It looks like you are using an older version of Internet Explorer which is not supported. We advise that you update your browser to the latest version of Microsoft Edge, or consider using other browsers such as Chrome, Firefox or Safari.

Come proteggere la pelle in montagna

Come ormai tutti sanno, l’azione dei raggi solari sulla pelle può generare danni a breve e lungo termine, ma spesso non si dedica la giusta attenzione alla protezione della pelle in montagna come invece si fa al mare, ritenendo il sole invernale meno potente e pericoloso.

Azione dei raggi UV in montagna

In realtà l’azione dei raggi ultravioletti ad alta quota è più intensa rispetto che al livello del mare, a causa dell’assottigliamento dell’atmosfera terrestre. Inoltre neve e ghiaccio producono un forte effetto specchio, che riflette circa l’80% dei raggi dall’alto in basso, provocando una significativa accelerazione dell’invecchiamento cutaneo e l’aumento del rischio di tumori della pelle.

Rischi e prevenzione

Arrossamenti ed ustioni non sono semplici problemi estetici, seppur dolorosi, ma rappresentano possibili pericoli per la salute futura della pelle.
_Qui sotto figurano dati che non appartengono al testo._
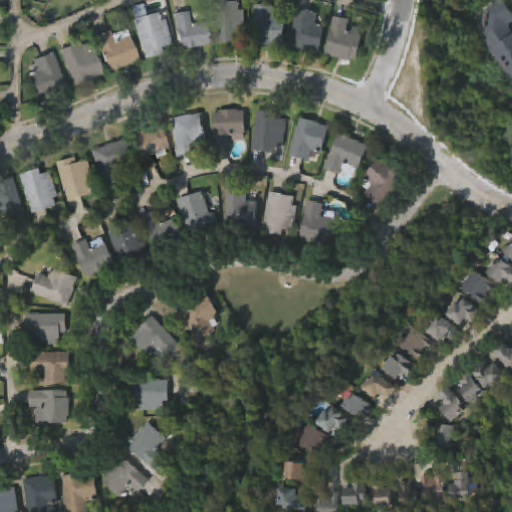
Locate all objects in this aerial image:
road: (206, 3)
building: (1, 21)
building: (229, 23)
building: (231, 24)
building: (267, 27)
building: (270, 28)
building: (307, 31)
building: (187, 33)
building: (190, 33)
building: (309, 33)
building: (150, 35)
building: (498, 35)
building: (500, 35)
building: (153, 36)
building: (344, 41)
building: (346, 42)
building: (114, 50)
building: (116, 51)
road: (390, 57)
building: (79, 64)
building: (81, 64)
road: (15, 72)
building: (44, 78)
building: (46, 79)
road: (183, 84)
building: (228, 128)
building: (229, 129)
building: (186, 134)
building: (187, 135)
building: (269, 135)
building: (270, 136)
building: (308, 140)
building: (311, 142)
building: (146, 148)
building: (149, 148)
building: (345, 156)
building: (347, 158)
building: (109, 162)
road: (440, 162)
building: (113, 165)
building: (75, 179)
building: (78, 180)
building: (381, 183)
building: (383, 183)
building: (39, 191)
building: (42, 193)
building: (10, 201)
building: (11, 204)
road: (106, 206)
building: (240, 210)
building: (241, 210)
building: (197, 212)
building: (198, 214)
building: (278, 215)
building: (281, 217)
building: (318, 224)
building: (318, 228)
building: (162, 229)
building: (163, 230)
building: (131, 244)
building: (128, 245)
building: (509, 251)
building: (510, 253)
building: (93, 257)
building: (95, 261)
building: (504, 272)
road: (184, 273)
building: (501, 273)
building: (57, 287)
building: (479, 287)
building: (57, 290)
building: (480, 290)
building: (463, 312)
building: (462, 314)
building: (200, 316)
building: (202, 319)
building: (43, 330)
building: (442, 330)
building: (48, 332)
building: (443, 332)
building: (2, 336)
building: (154, 339)
building: (155, 342)
building: (414, 342)
building: (415, 345)
building: (507, 354)
building: (505, 357)
building: (51, 367)
building: (398, 367)
building: (399, 370)
building: (51, 371)
building: (490, 375)
road: (435, 377)
building: (377, 386)
building: (470, 388)
building: (377, 390)
building: (471, 393)
building: (149, 395)
building: (154, 397)
building: (51, 406)
building: (356, 406)
building: (456, 406)
building: (453, 407)
building: (52, 409)
building: (358, 410)
building: (334, 421)
building: (332, 422)
building: (443, 437)
building: (443, 439)
building: (313, 442)
building: (312, 443)
building: (148, 446)
building: (149, 448)
road: (345, 465)
building: (297, 472)
building: (298, 474)
building: (124, 478)
building: (126, 479)
building: (466, 488)
building: (433, 489)
building: (463, 490)
building: (434, 491)
building: (81, 493)
building: (82, 493)
building: (43, 495)
building: (384, 495)
building: (412, 495)
building: (355, 496)
building: (358, 496)
building: (42, 497)
building: (381, 497)
building: (8, 499)
building: (290, 500)
building: (9, 501)
building: (291, 502)
building: (327, 503)
building: (328, 503)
Risulta quindi essenziale proteggere l’epidermide dal sole e anche dalle brusche escursioni termiche che caratterizzano le giornate in montagna. 

La crema solare per essere veramente efficace ad alta quota deve avere un elevato fattore protettivo, ovvero 50+, ed essere in grado di offrire copertura costante nel tempo, ostacolando sia le radiazioni UVB sia quelle UVA. Se i primi sono infatti responsabili dei danni più immediati, come eritemi solari, pruriti, bruciori e scottature, gli UVA, con il loro alto potere di penetrazione negli strati più profondi della pelle, sono responsabili degli effetti a lungo termine come macchie e rughe.
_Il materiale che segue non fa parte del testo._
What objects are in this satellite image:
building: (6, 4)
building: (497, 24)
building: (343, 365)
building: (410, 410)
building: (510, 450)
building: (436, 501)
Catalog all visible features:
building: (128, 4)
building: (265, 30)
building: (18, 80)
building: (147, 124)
Applicazione della crema protettiva

Anche se la crema ha un fattore alto, per mantenere elevata l’efficacia bisogna sempre procedere all’applicazione della crema 30 minuti prima dell’esposizione al sole e ripeterla ogni 3-4 ore, ricordandosi di considerare le aree di orecchie, nuca e cuoio capelluto in caso di mancanza di capelli.
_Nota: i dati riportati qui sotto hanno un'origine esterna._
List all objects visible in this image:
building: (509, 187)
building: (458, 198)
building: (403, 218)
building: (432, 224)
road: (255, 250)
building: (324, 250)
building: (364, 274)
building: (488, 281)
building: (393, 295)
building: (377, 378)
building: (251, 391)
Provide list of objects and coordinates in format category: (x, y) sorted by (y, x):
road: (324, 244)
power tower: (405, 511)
Un’altra zona del corpo da difendere da sole, freddo e vento in montagna sono le labbra, particolarmente delicate e sensibili agli attacchi degli agenti esterni. Se non adeguatamente protette infatti le labbra tendono facilmente a seccarsi e screpolarsi in maniera anche molto dolorosa. Uno stick protettivo con filtro anche in questo caso di 50+ è la prevenzione migliore, da passare sulle labbra frequentemente.

Trattamenti dopo sole

Una volta terminata la giornata sulla neve, è inoltre buona abitudine curarsi di idratare correttamente la pelle che è stata esposta al sole, in modo da offrire un’azione lenitiva e mantenerla elastica e nutrita.